Given task a :: List every topic tag that follows the date at the top of the precision and recall page.

Document ::
## Start

Jun 03, 2024python r evaluation-metrics machine-learning

Precision And Recall

Ben Gorman

Life's a garden. Dig it.

Skip to the problems ->

Precision and recall are metrics used to describe the performance of binary predictors.

Terminology Note

Precision and Recall are used extensively in Information retrieval. In this context,

relevant document = true instance
retrieved document = true prediction

Precision¶

Given a set of True / False predictions and corresponding True / False instances, precision represents the accuracy rate of True predictions. It is sometimes referred to as positive prediction value.

Formula¶

\text{Precision} =\frac{\text{True Positives}}{\text{True Positives} + \text{False Positives}}

Example¶

|pred  |truth |
|:-----|:-----|
|True  |True  |  <- true positive
|True  |True  |  <- true positive
|False |True  |
|False |True  |
|False |False |
|True  |False |  <- false positive
|False |False |
|False |False |

$\text{True Positives} = 2$
$\text{False Positives} = 1$

\text{Precision} = \frac{\text{2}}{\text{2} + \text{1}} = 0.67

Recall¶

Given a set of True/False predictions and corresponding True/False instances, recall represents the accuracy rate of predictions on True instances. It is sometimes referred to as sensitivity.

Formula¶

\text{Recall} = \frac{\text{True Positives}}{\text{True Positives} + \text{False Negatives}}

Example¶

|pred  |truth |
|:-----|:-----|
|True  |True  |  <- true positive
|True  |True  |  <- true positive
|False |True  |  <- false negative
|False |True  |  <- false negative
|False |False |
|True  |False |
|False |False |
|False |False |

$\text{True Positives} = 2$
$\text{False Negatives} = 2$

\text{Recall} = \frac{\text{2}}{\text{2} + \text{2}} = 0.5

F-Score¶

F-Score combines precision and recall into a single score in the range [0, 1], where

0 indicates that all positive predictions are incorrect
1 indicates that all true instances are correctly predicted with zero false positives

Formula¶

F1 Score (Balanced F-Score)

## End

Data provided ::

## Start

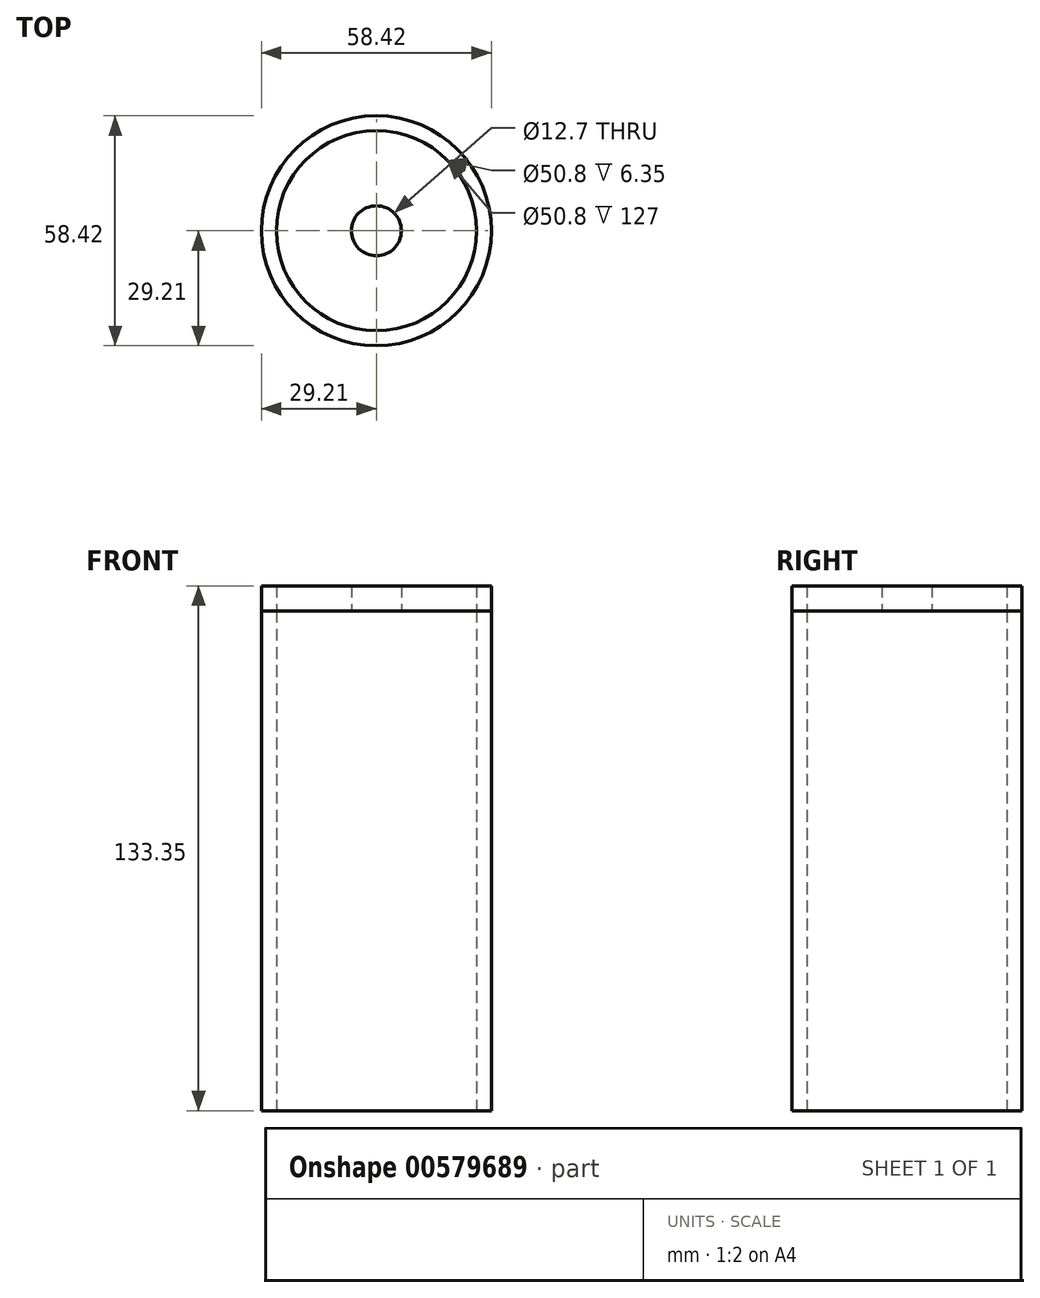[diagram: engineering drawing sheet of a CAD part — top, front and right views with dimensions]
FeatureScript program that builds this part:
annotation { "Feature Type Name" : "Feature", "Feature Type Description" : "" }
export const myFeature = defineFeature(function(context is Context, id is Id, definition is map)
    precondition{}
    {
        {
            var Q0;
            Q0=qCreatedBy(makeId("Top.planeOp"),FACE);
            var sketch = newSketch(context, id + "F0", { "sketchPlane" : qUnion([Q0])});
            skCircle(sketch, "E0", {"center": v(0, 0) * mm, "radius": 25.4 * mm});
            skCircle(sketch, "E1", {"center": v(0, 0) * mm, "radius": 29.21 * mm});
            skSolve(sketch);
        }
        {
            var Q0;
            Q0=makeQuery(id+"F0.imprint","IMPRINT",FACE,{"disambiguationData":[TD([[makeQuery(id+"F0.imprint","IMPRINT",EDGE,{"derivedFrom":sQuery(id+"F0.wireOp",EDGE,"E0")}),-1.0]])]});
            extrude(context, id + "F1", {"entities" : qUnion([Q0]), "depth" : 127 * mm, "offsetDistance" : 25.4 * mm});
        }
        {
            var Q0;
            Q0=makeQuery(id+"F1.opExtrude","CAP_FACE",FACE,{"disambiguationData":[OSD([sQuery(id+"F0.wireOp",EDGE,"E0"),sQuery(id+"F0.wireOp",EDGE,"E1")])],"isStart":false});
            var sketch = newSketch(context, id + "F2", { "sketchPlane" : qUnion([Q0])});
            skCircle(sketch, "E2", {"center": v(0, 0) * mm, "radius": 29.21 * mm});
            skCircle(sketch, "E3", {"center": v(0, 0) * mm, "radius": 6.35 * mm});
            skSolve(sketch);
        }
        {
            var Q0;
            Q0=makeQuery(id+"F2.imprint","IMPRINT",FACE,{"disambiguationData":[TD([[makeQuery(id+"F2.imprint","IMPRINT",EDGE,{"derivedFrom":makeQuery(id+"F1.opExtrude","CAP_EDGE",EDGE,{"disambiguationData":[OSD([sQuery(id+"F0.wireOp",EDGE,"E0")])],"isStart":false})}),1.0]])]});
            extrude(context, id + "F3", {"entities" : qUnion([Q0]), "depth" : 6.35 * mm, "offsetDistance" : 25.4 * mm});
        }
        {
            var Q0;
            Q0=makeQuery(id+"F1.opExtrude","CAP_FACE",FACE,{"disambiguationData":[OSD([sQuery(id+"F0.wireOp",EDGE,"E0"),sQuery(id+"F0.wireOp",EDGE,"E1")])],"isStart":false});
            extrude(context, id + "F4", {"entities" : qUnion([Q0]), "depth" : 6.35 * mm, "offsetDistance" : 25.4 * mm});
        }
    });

## End
## Start

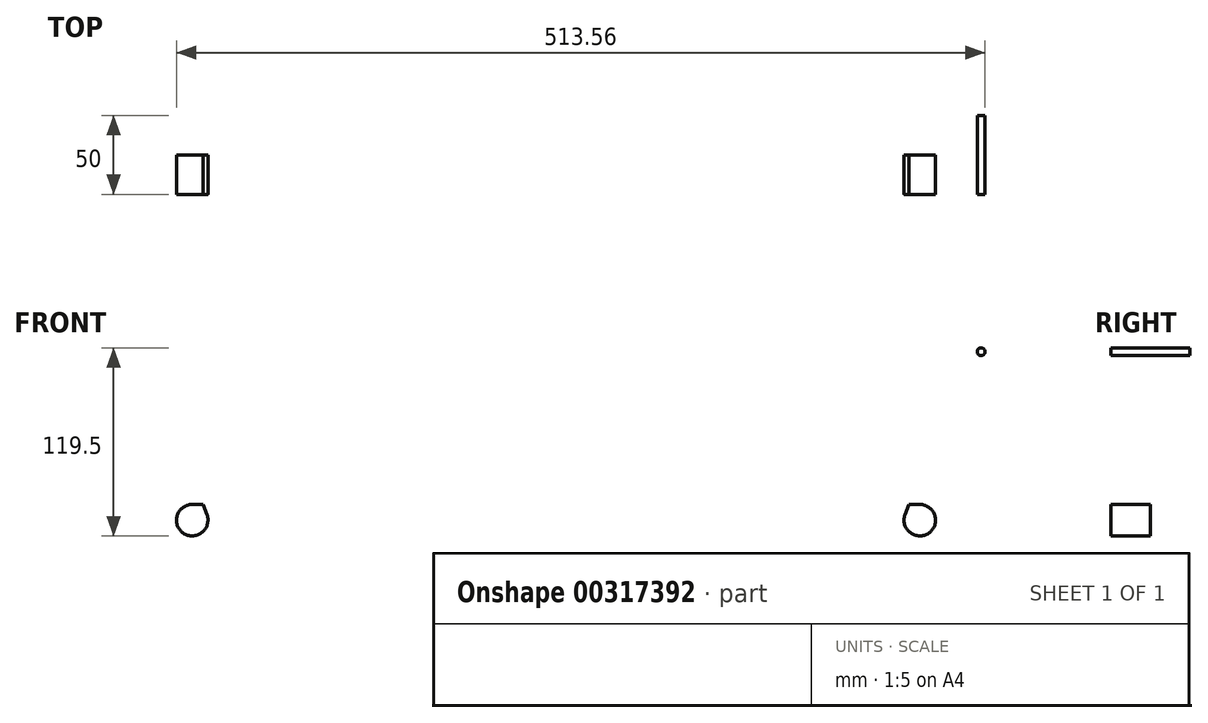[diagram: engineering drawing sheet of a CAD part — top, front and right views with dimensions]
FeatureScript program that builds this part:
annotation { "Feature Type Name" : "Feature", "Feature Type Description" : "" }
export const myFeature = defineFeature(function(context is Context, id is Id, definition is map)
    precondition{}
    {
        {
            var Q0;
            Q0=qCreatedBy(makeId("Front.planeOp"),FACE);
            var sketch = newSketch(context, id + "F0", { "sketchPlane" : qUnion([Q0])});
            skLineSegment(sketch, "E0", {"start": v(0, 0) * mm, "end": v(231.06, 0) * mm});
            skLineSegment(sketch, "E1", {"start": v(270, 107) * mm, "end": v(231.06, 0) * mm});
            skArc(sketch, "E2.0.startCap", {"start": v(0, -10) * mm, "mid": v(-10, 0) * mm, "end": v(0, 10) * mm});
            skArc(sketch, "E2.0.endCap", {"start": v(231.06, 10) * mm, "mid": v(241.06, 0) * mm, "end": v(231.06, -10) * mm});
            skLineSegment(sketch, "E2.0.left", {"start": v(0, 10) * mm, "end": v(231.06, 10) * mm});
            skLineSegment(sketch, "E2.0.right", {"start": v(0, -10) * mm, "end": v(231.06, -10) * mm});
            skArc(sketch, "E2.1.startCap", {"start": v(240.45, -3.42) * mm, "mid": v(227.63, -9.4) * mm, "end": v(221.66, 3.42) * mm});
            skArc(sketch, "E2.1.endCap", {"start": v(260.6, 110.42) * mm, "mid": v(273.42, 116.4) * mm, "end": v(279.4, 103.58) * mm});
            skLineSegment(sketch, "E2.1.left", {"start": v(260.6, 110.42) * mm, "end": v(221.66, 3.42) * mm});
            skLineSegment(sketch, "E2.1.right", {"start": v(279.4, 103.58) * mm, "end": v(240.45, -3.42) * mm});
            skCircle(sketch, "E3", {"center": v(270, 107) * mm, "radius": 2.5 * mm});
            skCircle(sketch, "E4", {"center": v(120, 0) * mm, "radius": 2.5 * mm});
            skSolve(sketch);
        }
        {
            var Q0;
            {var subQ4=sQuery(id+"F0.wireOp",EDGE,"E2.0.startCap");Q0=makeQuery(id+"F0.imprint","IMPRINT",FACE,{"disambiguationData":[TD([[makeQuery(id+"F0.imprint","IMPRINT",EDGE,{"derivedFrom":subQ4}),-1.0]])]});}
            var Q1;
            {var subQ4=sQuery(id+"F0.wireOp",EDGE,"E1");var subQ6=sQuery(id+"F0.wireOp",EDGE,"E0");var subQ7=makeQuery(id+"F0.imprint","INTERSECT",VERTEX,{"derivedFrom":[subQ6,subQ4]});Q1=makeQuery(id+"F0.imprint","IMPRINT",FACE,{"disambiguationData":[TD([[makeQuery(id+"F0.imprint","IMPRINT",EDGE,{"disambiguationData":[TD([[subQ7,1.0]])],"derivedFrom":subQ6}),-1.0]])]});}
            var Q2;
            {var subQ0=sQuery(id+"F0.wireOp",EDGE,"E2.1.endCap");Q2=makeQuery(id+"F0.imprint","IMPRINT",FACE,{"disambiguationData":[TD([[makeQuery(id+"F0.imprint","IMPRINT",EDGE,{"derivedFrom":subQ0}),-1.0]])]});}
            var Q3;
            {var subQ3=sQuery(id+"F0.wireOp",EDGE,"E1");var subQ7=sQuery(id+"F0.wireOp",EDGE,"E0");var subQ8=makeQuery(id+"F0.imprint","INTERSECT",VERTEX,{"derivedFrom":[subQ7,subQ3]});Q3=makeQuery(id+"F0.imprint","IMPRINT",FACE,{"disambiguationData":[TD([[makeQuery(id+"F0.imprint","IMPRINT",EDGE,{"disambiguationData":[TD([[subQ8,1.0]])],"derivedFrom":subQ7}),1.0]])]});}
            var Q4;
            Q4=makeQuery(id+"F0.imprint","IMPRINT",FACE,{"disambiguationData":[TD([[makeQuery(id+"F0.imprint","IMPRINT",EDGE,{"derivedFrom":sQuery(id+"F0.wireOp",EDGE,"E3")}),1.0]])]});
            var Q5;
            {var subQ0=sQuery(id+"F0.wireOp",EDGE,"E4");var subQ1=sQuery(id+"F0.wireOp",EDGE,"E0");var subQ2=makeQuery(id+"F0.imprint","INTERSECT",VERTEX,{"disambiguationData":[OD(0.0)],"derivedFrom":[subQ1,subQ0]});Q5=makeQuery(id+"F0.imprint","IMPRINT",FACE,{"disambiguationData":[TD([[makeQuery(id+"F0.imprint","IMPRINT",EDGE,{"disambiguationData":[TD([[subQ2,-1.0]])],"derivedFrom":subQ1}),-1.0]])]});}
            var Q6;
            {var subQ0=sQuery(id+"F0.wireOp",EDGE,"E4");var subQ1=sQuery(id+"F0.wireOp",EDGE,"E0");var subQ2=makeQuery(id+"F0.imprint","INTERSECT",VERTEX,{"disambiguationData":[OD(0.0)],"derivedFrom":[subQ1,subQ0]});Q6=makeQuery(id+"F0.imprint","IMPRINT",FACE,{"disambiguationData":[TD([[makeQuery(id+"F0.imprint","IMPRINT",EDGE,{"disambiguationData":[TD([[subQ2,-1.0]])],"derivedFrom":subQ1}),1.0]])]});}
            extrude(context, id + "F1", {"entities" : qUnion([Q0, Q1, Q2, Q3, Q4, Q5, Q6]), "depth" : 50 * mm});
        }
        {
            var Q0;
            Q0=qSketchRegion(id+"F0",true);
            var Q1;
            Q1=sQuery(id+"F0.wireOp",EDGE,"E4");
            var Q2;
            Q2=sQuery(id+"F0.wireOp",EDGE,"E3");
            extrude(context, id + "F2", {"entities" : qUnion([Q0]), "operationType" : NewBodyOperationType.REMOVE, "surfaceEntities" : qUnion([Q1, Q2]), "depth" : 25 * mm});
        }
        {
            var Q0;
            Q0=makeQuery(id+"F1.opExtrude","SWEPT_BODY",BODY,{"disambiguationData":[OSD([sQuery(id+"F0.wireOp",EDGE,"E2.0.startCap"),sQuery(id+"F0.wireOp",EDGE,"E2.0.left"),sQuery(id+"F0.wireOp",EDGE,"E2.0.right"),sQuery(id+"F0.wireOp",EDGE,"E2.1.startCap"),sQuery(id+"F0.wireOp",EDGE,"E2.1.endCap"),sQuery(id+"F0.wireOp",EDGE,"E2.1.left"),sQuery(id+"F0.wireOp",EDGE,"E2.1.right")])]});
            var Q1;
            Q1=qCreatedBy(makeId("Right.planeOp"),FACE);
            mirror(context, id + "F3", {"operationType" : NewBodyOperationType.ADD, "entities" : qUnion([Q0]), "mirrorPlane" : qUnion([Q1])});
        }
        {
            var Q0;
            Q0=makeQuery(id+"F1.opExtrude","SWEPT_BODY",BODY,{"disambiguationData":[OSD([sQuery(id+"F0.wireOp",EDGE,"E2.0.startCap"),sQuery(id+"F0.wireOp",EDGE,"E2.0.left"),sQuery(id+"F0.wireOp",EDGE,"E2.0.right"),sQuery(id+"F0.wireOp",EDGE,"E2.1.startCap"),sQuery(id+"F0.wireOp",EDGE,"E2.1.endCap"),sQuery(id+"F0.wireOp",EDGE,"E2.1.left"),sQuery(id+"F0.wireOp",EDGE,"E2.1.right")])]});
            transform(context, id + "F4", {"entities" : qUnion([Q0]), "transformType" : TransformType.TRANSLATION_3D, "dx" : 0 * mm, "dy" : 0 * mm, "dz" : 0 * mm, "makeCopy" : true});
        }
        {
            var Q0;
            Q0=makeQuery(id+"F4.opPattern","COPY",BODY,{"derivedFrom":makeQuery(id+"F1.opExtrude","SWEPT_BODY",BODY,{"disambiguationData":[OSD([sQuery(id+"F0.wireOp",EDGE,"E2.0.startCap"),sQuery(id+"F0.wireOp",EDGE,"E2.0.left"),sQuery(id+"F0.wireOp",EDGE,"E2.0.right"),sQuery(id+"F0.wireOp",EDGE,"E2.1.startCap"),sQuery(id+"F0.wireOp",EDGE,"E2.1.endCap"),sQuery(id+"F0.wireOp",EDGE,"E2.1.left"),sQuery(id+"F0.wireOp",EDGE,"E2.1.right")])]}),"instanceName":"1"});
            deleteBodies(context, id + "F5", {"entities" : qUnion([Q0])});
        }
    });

## End
## Start

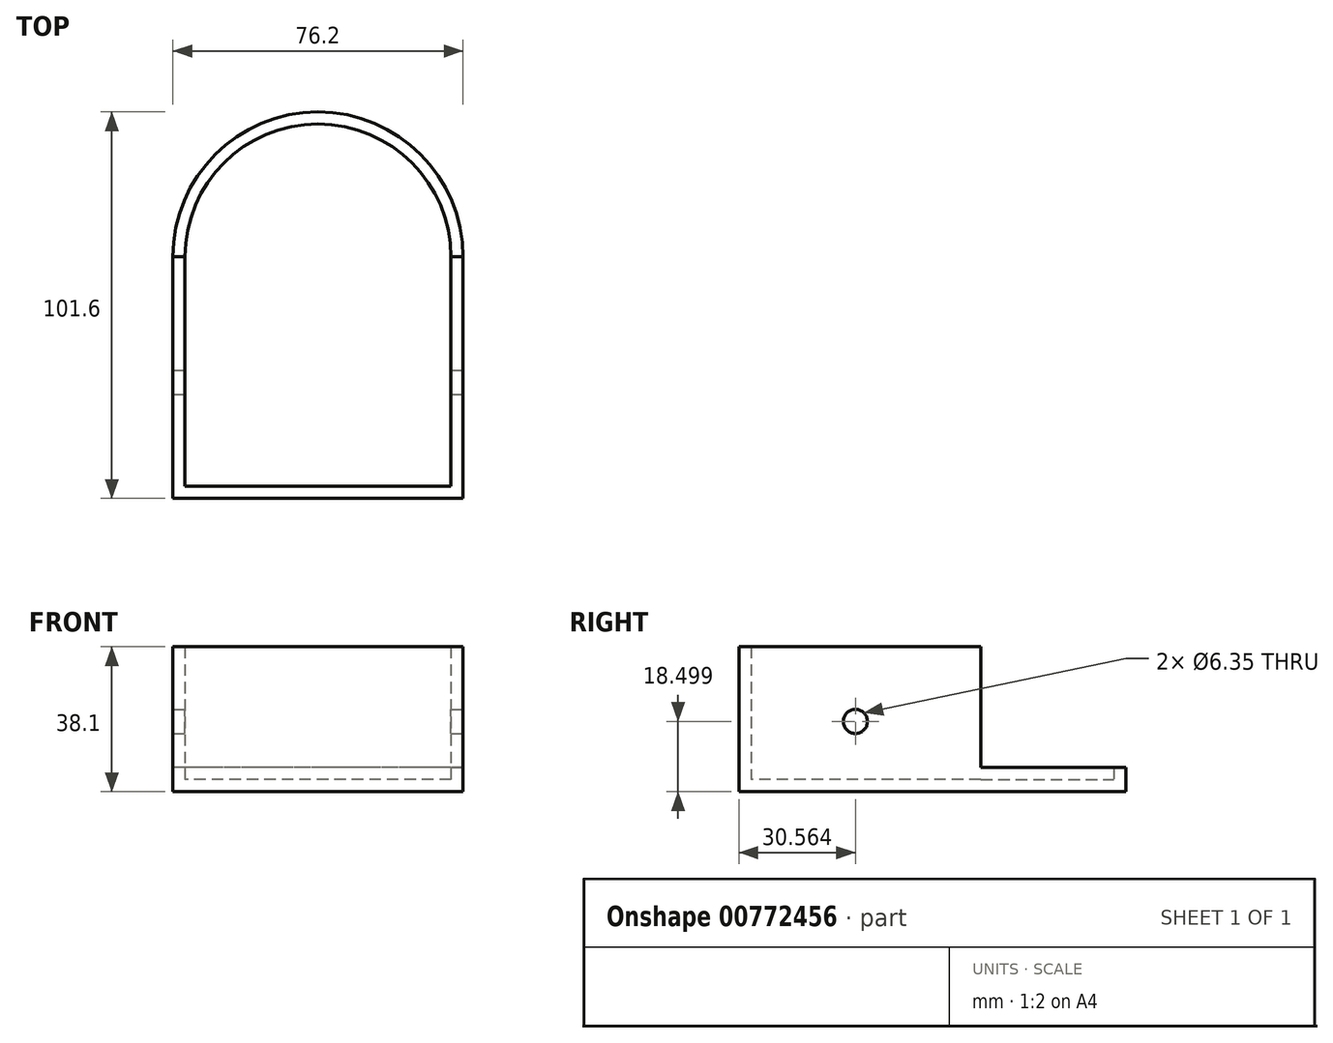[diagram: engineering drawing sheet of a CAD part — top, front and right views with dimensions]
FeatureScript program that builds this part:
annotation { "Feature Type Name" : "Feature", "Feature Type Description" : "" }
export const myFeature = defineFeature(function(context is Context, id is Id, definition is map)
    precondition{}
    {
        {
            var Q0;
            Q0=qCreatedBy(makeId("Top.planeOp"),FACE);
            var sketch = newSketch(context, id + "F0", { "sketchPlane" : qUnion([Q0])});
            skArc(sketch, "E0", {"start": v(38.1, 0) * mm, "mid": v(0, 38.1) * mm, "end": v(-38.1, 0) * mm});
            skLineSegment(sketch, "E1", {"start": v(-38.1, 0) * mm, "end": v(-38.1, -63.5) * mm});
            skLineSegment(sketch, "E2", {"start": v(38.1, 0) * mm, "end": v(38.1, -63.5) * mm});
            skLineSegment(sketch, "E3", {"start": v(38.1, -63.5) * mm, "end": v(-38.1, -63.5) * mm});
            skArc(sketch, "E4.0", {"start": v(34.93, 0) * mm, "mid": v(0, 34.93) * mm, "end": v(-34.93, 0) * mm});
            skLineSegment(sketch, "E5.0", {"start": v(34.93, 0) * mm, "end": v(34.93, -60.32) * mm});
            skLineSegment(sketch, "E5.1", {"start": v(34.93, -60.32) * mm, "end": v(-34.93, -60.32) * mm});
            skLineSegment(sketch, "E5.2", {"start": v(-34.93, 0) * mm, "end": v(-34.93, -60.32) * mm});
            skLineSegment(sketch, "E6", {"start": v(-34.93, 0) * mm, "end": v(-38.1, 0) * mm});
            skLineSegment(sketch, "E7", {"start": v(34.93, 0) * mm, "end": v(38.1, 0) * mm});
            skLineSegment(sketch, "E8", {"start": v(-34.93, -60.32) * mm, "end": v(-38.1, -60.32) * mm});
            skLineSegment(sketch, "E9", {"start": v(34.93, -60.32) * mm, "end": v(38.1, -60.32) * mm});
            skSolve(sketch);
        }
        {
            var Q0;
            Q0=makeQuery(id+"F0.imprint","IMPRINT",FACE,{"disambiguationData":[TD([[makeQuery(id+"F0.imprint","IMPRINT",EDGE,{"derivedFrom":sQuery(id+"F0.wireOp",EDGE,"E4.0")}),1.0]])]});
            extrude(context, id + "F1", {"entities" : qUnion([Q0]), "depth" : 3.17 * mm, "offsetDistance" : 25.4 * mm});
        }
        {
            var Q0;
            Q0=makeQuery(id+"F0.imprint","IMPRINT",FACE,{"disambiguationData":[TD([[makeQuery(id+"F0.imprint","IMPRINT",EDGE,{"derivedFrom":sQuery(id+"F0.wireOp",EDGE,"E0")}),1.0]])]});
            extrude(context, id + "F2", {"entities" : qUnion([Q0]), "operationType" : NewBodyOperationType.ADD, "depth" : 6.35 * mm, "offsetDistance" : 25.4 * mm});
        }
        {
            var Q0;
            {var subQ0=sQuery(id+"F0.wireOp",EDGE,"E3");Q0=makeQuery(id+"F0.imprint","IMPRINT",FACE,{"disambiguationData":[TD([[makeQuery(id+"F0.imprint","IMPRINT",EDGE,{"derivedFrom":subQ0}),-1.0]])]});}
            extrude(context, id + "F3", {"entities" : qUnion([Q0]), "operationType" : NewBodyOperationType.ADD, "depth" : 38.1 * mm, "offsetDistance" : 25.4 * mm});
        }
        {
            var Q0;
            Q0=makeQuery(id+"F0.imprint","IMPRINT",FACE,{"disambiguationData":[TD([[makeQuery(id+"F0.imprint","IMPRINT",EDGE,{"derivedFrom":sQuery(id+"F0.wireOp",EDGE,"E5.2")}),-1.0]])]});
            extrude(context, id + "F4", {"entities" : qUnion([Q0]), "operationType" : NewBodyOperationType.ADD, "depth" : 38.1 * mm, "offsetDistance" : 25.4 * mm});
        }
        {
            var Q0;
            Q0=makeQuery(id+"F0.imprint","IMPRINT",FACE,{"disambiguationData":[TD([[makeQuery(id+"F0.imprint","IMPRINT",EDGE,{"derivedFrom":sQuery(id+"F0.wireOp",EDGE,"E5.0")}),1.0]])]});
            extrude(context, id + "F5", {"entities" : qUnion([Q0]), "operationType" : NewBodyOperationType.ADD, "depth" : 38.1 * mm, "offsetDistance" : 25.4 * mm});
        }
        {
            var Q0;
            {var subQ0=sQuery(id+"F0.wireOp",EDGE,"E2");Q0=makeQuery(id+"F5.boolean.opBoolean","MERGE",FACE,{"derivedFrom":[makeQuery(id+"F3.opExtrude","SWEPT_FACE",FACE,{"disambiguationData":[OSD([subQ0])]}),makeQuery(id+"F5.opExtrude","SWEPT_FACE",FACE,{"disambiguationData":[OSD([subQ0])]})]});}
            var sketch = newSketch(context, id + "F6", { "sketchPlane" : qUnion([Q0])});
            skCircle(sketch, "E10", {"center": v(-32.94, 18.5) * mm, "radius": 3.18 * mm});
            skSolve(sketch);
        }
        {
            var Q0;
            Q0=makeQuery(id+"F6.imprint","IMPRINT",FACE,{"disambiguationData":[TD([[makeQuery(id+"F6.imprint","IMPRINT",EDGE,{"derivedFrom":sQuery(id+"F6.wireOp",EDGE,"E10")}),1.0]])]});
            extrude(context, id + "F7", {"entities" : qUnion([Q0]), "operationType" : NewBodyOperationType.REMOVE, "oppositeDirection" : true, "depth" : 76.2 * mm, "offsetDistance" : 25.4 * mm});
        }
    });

## End

Given task b :: Find each line in the records that contains the string "startCap" and copy those lines.

Exercise output a ::
python
r
evaluation-metrics
machine-learning

Exercise output b ::
            skArc(sketch, "E2.0.startCap", {"start": v(0, -10) * mm, "mid": v(-10, 0) * mm, "end": v(0, 10) * mm});
            skArc(sketch, "E2.1.startCap", {"start": v(240.45, -3.42) * mm, "mid": v(227.63, -9.4) * mm, "end": v(221.66, 3.42) * mm});
            {var subQ4=sQuery(id+"F0.wireOp",EDGE,"E2.0.startCap");Q0=makeQuery(id+"F0.imprint","IMPRINT",FACE,{"disambiguationData":[TD([[makeQuery(id+"F0.imprint","IMPRINT",EDGE,{"derivedFrom":subQ4}),-1.0]])]});}
            Q0=makeQuery(id+"F1.opExtrude","SWEPT_BODY",BODY,{"disambiguationData":[OSD([sQuery(id+"F0.wireOp",EDGE,"E2.0.startCap"),sQuery(id+"F0.wireOp",EDGE,"E2.0.left"),sQuery(id+"F0.wireOp",EDGE,"E2.0.right"),sQuery(id+"F0.wireOp",EDGE,"E2.1.startCap"),sQuery(id+"F0.wireOp",EDGE,"E2.1.endCap"),sQuery(id+"F0.wireOp",EDGE,"E2.1.left"),sQuery(id+"F0.wireOp",EDGE,"E2.1.right")])]});
            Q0=makeQuery(id+"F1.opExtrude","SWEPT_BODY",BODY,{"disambiguationData":[OSD([sQuery(id+"F0.wireOp",EDGE,"E2.0.startCap"),sQuery(id+"F0.wireOp",EDGE,"E2.0.left"),sQuery(id+"F0.wireOp",EDGE,"E2.0.right"),sQuery(id+"F0.wireOp",EDGE,"E2.1.startCap"),sQuery(id+"F0.wireOp",EDGE,"E2.1.endCap"),sQuery(id+"F0.wireOp",EDGE,"E2.1.left"),sQuery(id+"F0.wireOp",EDGE,"E2.1.right")])]});
            Q0=makeQuery(id+"F4.opPattern","COPY",BODY,{"derivedFrom":makeQuery(id+"F1.opExtrude","SWEPT_BODY",BODY,{"disambiguationData":[OSD([sQuery(id+"F0.wireOp",EDGE,"E2.0.startCap"),sQuery(id+"F0.wireOp",EDGE,"E2.0.left"),sQuery(id+"F0.wireOp",EDGE,"E2.0.right"),sQuery(id+"F0.wireOp",EDGE,"E2.1.startCap"),sQuery(id+"F0.wireOp",EDGE,"E2.1.endCap"),sQuery(id+"F0.wireOp",EDGE,"E2.1.left"),sQuery(id+"F0.wireOp",EDGE,"E2.1.right")])]}),"instanceName":"1"});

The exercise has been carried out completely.